Les confitures

Huile : 61 x 50

Il l’avait préférée en rouge, une couleur qui la mettrait en valeur sur le tapis vert où il allait la faire vibrer. Maintenant il la suivrait, attaché, toujours derrière elle, attentif à son souffle, à ses moindres murmures.
Avril annonçait le plaisir, elle dormait depuis si longtemps, il voulait la sortir de sa longue somnolence, lentement, avec la complicité d’un vieil amant. Il la toucherait doucement. Il lui dirait les mots qui touchent, les mots qu’on dit avec la bouche, les mots qui réchauffent, mais elle était froide après ces mois d’hiver et après s’être retenu de la frapper il ne put s’empêcher de gueuler : « mais tu vas pas bientôt démarrer salope, c’est pas possible une ordure pareille ! »

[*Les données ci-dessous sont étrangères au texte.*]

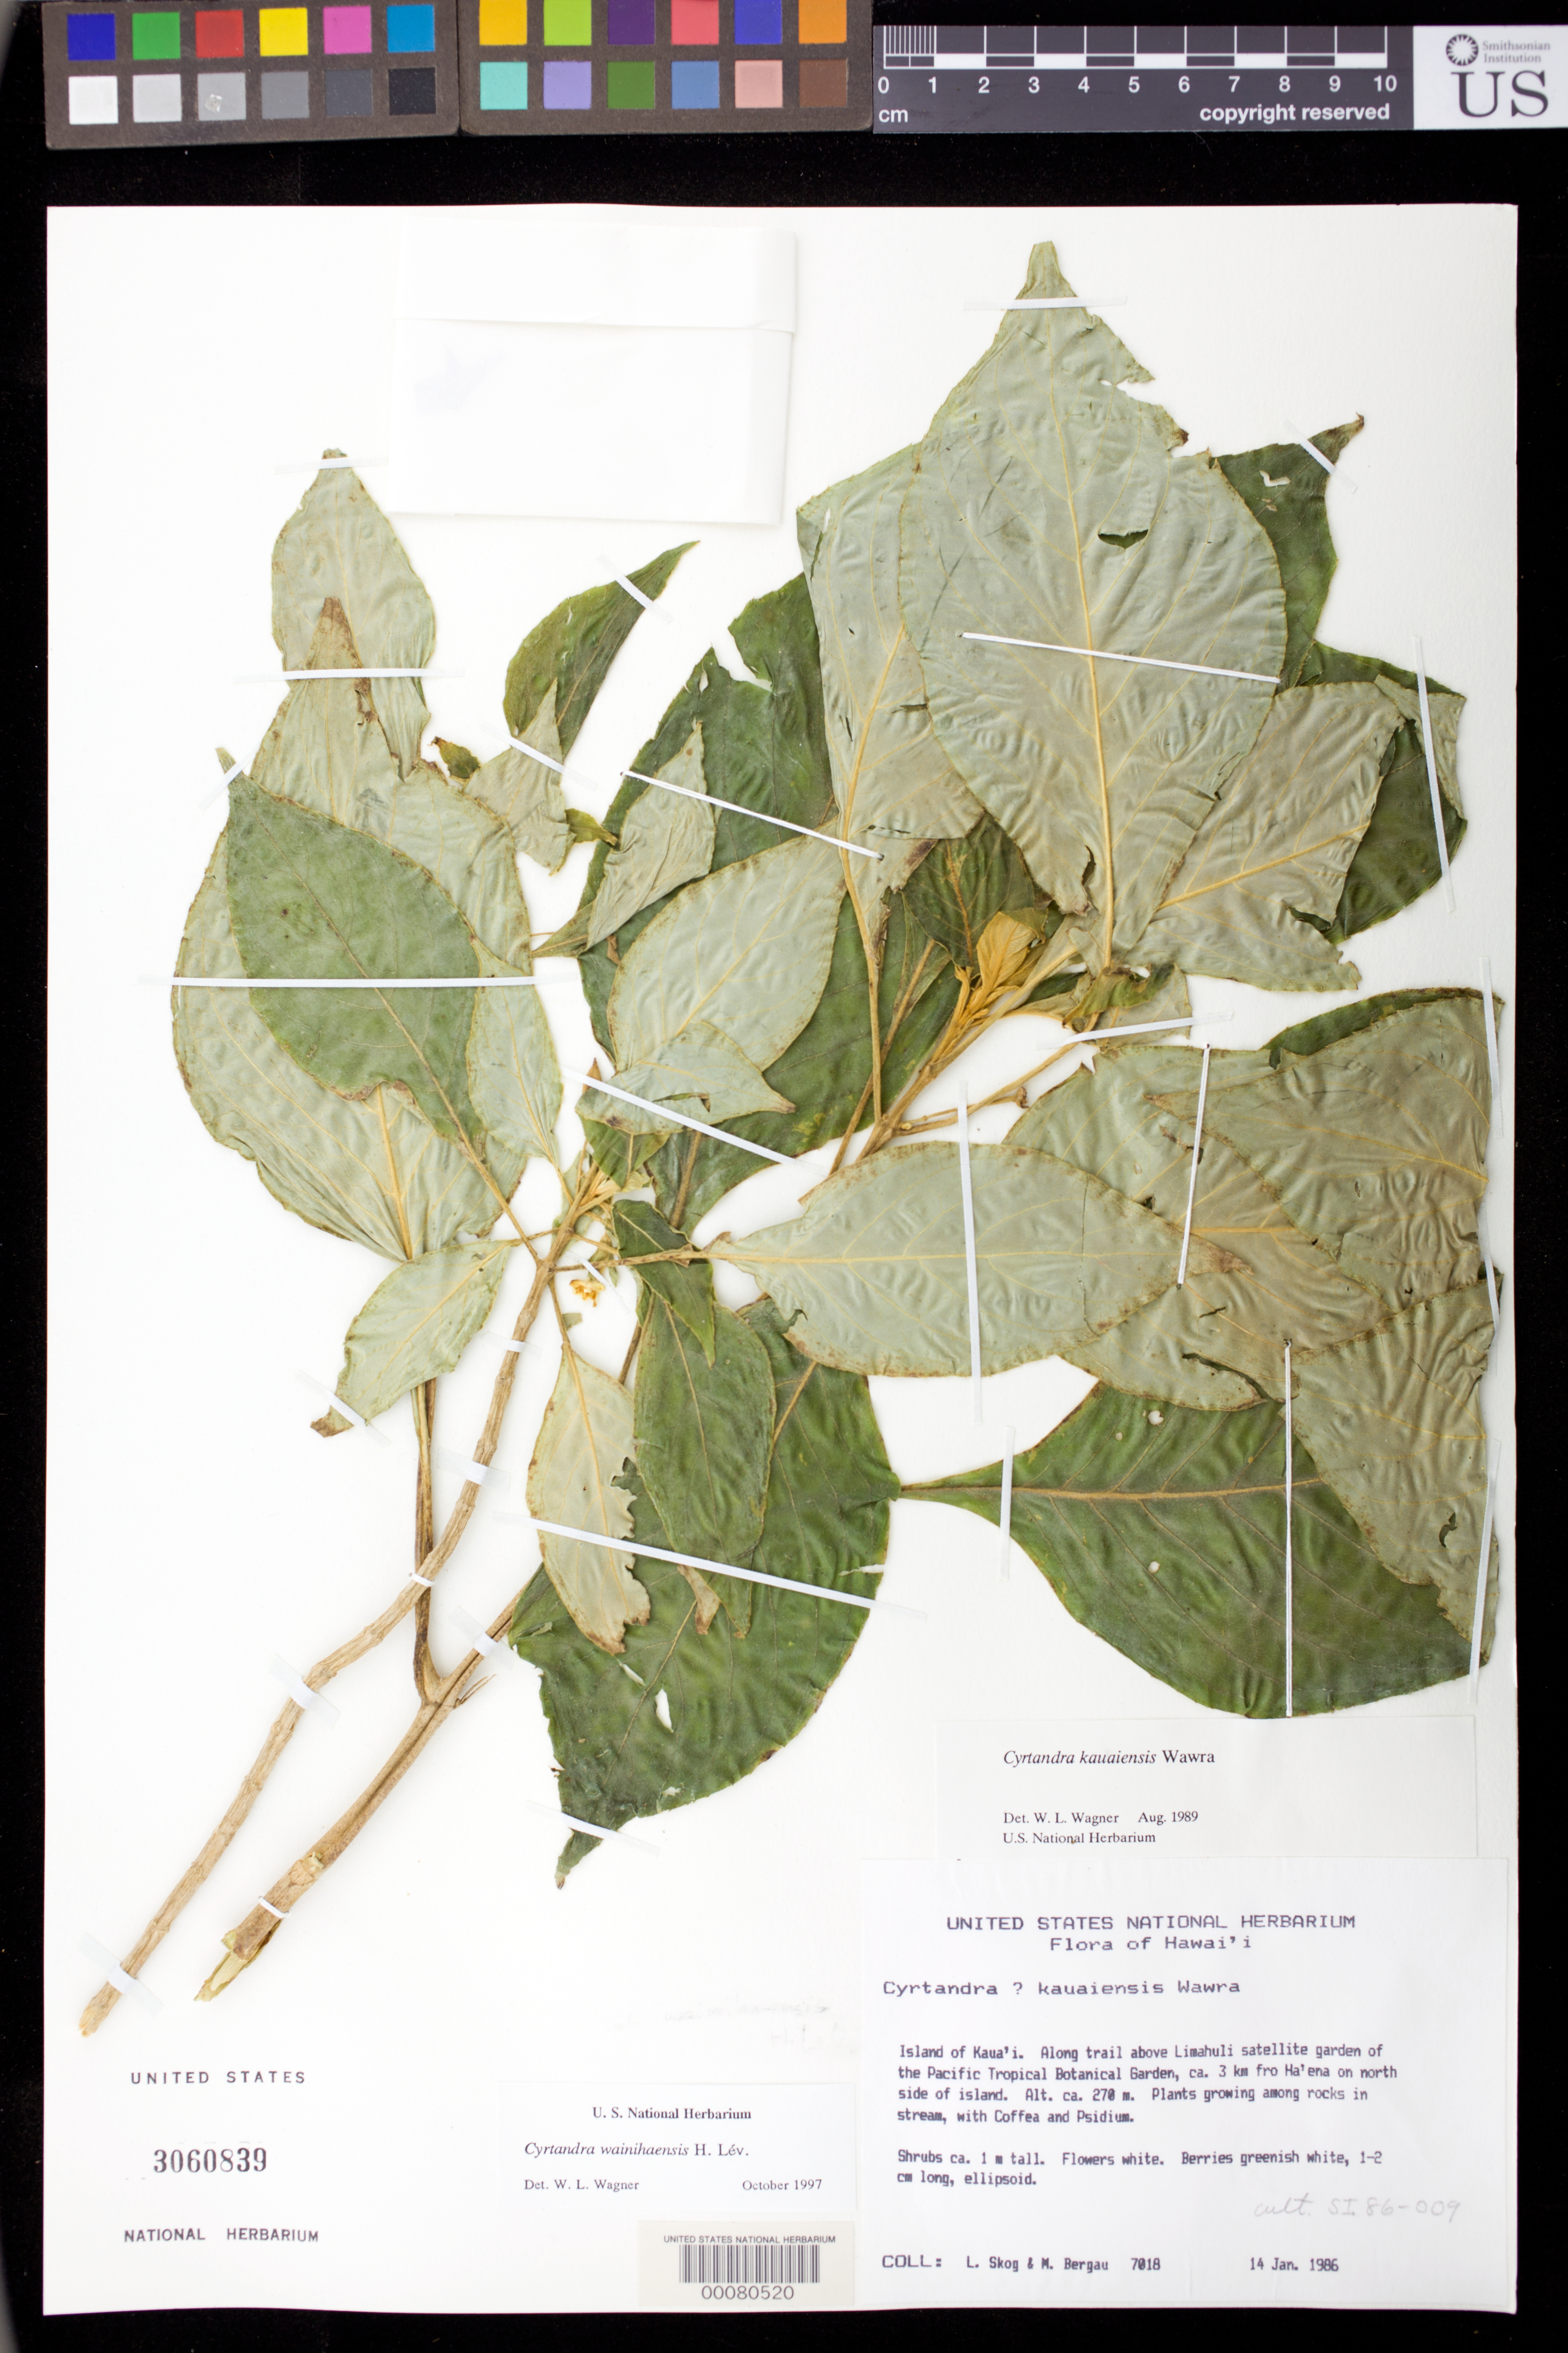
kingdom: Plantae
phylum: Tracheophyta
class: Magnoliopsida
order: Lamiales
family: Gesneriaceae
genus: Cyrtandra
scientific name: Cyrtandra wainihaensis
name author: H. Lév.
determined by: Wagner, W. L., (BOT), Smithsonian Institution - National Museum of Natural History (UNITED STATES)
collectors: L. E. Skog & M. Bergau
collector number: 7018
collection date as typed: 14 Jan 1986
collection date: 1986-01-14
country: United States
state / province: Hawaii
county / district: Kauai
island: Kaua'i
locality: Along trail above Limahuli satellite garden of the Pacific Tropical Botanical Garden, about 3 km from haena on N of island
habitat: Plants growing among rocks in stream, with coffea and psidium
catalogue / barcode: US 3060839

Déjà 20 ans qu’il arpentait ces 2000 mètres carrés derrière cette tondeuse. Combien d’heures accroché à sa poignée ? Et toujours le même circuit bien réglé avec la précision du coureur de rallye : passage à droite du massif, virage, remonter à gauche de la haie, revenir, attention légère bosse, longer la clôture, ne pas abîmer les fleurs, préserver la pâquerette, ne pas effeuiller la marguerite, et le tour du prunier qu’il faut ménager pour les fruits à venir ou ceux déjà tombés.
Mai, elle avait engraissé la cochonne, de pimpante l’herbe était devenue plantureuse. Ah ! passer les doigts dans ses touffes épaisses avant de la raser ! Et le parcours bien connu, et faire le tour du prunier.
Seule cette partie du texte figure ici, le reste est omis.